Iraq war, reconstruction stir debate among African-Americans

Reaction to Marine's death shows divisions, especially in families of U.S. troops

War in Iraq

April 14, 2003|By Mike Adams | Mike Adams,SUN NATIONAL STAFF

Flowers and a large photograph sat near the coffin of Marine Staff Sgt. Kendall D. Waters-Bey, killed in the opening days of the war in Iraq. The sobs of family members rent the air at St. Matthew's Roman Catholic Church in Northeast Baltimore.

About 800 mourners, most of them black, turned out for the funeral April 4. It was a tremendous outpouring of grief for a Marine who died in a war that was firmly opposed at its outset by a substantial majority of African-Americans -- even though blacks make up a disproportionate share of the armed forces.

Now that the war seems all but over, the huge amount of money the United States is planning to spend on reconstruction in Iraq -- about $2.4 billion through September was included in Presidential Bush's supplemental budget request to Congress -- is a subject of contention among African-Americans.
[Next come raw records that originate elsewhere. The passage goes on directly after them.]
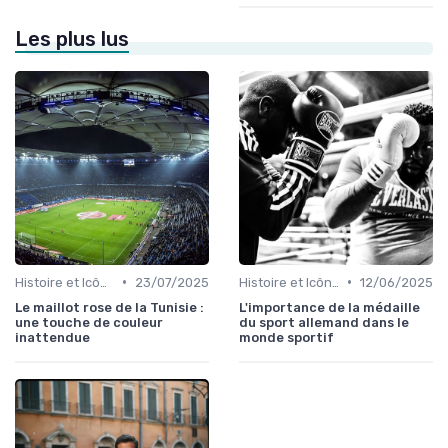
Les plus lus
•
•
Histoire et Icônes du Sport
23/07/2025
Histoire et Icônes du Sport
12/06/2025
Le maillot rose de la Tunisie :
L'importance de la médaille
une touche de couleur
du sport allemand dans le
inattendue
monde sportif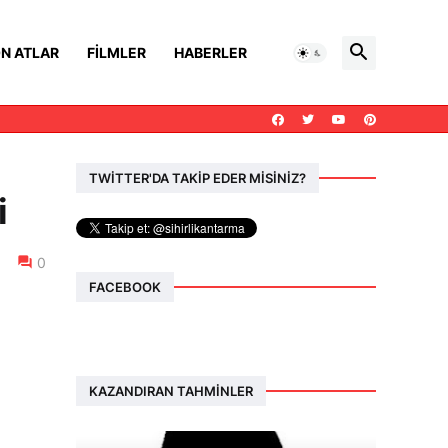
N ATLAR
FILMLER
HABERLER
TWİTTER'DA TAKİP EDER MİSİNİZ?
i
0
FACEBOOK
KAZANDIRAN TAHMINLER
Daryl Jacobs, 31, a truck driver who lives in Northeast Baltimore, said he believed that the money allocated for the war and its aftermath "could have been put in other places, like education, fixing Baltimore's streets, and public housing. It could be spent in other ways than war. There are potholes in Baltimore as big as Jacuzzis."
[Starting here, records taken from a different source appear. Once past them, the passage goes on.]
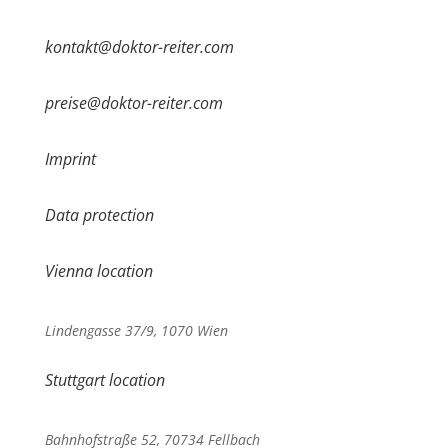
kontakt@doktor-reiter.com
preise@doktor-reiter.com
Imprint
Data protection
Vienna location
Lindengasse 37/9, 1070 Wien
Stuttgart location
Bahnhofstraße 52, 70734 Fellbach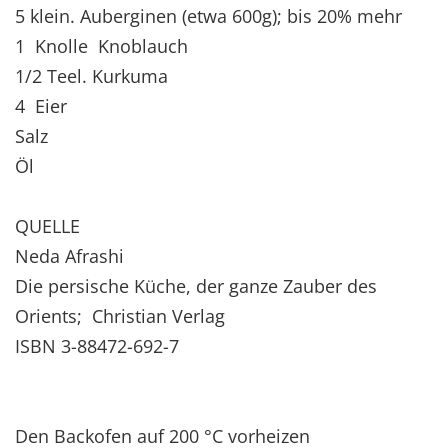
5 klein. Auberginen (etwa 600g); bis 20% mehr
1 Knolle Knoblauch
1/2 Teel. Kurkuma
4 Eier
Salz
Öl
QUELLE
Neda Afrashi
Die persische Küche, der ganze Zauber des
Orients; Christian Verlag
ISBN 3-88472-692-7
Den Backofen auf 200 °C vorheizen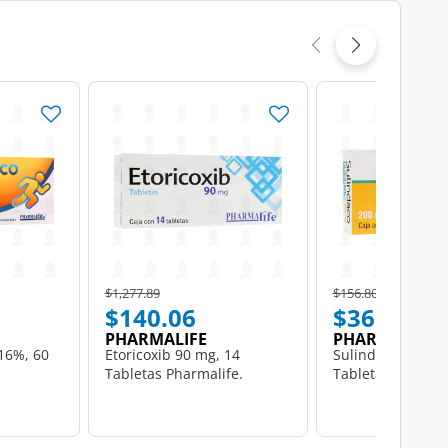
Price reduced from
to
Price reduced from
to
$1,277.89
$156.80
$140.06
$36.90
PHARMALIFE
PHARMALIFE
.16%, 60
Etoricoxib 90 mg, 14
Sulindaco 200 mg
Tabletas Pharmalife.
Tabletas Pharmal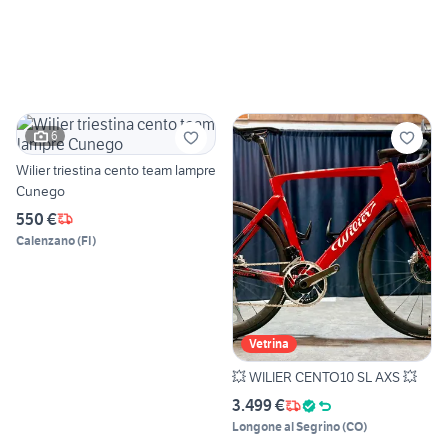
6
Wilier triestina cento team lampre
Cunego
550 €
Calenzano
(
FI
)
Vetrina
💥 WILIER CENTO10 SL AXS 💥
3.499 €
Longone al Segrino
(
CO
)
The reaction to Waters-Bey's death illustrates the division the war has created among African-Americans, especially among the families of black military personnel. After learning that his son had been killed in a helicopter crash, a grief-stricken Michael Waters-Bey appeared on television holding the Marine's photograph. "I want President Bush to get a good look at this, really good. This is the only son I had, only son."

But after the funeral, Brad L. Waters, a first cousin of Sergeant Waters-Bey's, praised the Marine's sacrifice and voiced support for the war.
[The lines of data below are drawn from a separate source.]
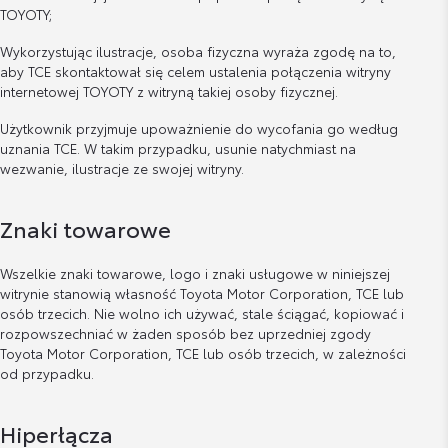
TOYOTY;
Wykorzystując ilustracje, osoba fizyczna wyraża zgodę na to,
aby TCE skontaktował się celem ustalenia połączenia witryny
internetowej TOYOTY z witryną takiej osoby fizycznej.
Użytkownik przyjmuje upoważnienie do wycofania go według
uznania TCE. W takim przypadku, usunie natychmiast na
wezwanie, ilustracje ze swojej witryny.
Znaki towarowe
Wszelkie znaki towarowe, logo i znaki usługowe w niniejszej
witrynie stanowią własność Toyota Motor Corporation, TCE lub
osób trzecich. Nie wolno ich używać, stale ściągać, kopiować i
rozpowszechniać w żaden sposób bez uprzedniej zgody
Toyota Motor Corporation, TCE lub osób trzecich, w zależności
od przypadku.
Hiperłącza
"I think Kenny did a good deed; I'm not happy that he lost his life, but he was doing what he wanted to do, he was happy and he was brave," said Waters. As for the war, he said Bush made "a good call."

The one large national survey that measured black attitudes in the midst of the war -- a Gallup Poll conducted by telephone of 2,028 respondents released March 28 -- showed a wide racial divide. Just 29 percent of black Americans favored the war with Iraq, while 78 percent of white Americans supported it.

A spokeswoman for the Gallup organization said the poll didn't explore why blacks overwhelmingly opposed the war. Nor has Gallup released a follow-up survey to determine if attitudes have changed after the collapse of Saddam Hussein's regime and the evident joy of many Iraqis at its demise.

But interviews during the past two weeks indicate that opinions among African-Americans remain divided. The war has staunch supporters, and factors such as politics, concern that the war will drain money from social programs and the nation's history of racial injustice shape the views of its detractors.

Another factor that weighs heavily is the high number of blacks in the military. Blacks account for 12.3 percent of the U.S. population, but they make up 26 percent of the Army's personnel. Black women account for nearly half of the women in the Army. Overall, blacks make up about 20 percent of the personnel in all branches of the volunteer military.

Rep. John R. Conyers Jr., a Michigan Democrat, said that "it doesn't take a lot of imagination" to look at the war from the vantage point of race. He recalled that midlevel officials in the first Reagan-Bush administration had used racial epithets in referring to Arabs.

"The racial implications are hard to evade," said Conyers, adding: "Would this be happening to them [the Iraqis] if they were not nonwhite?"

Conyers predicted that opposition to the war and the subsequent military occupation will mount as the public becomes aware of the financial and human costs.

Outside St. Matthew's, Waters disagreed. "I think the way the world is now, with all these terrorists, we were headed in a bad direction [and the war is] worth it," he said. "We don't want to lose the lives of our soldiers, but if we wait, and wait and wait, we might lose millions of lives. There's a lot of people against [the war]. But I think Bush did a good thing."

As six Marines carried his cousin's coffin out of the church, two veterans wearing American Legion caps stood at attention. Members of a West Baltimore post, they felt compelled to attend the funeral even though they did not know the family.

"This war is needed because Saddam is a very evil man, and something had to be done to stop him," said one of them, James Jackson, 61, a Vietnam veteran, as he walked aided by a cane in the church's parking lot.

"A lot of people don't understand why we're over there, but if you talk to veterans, now that's a different story. A lot of people in my senior building have a lukewarm feeling about it. Some just don't like war. I really have to explain to people what's going on and why we're there."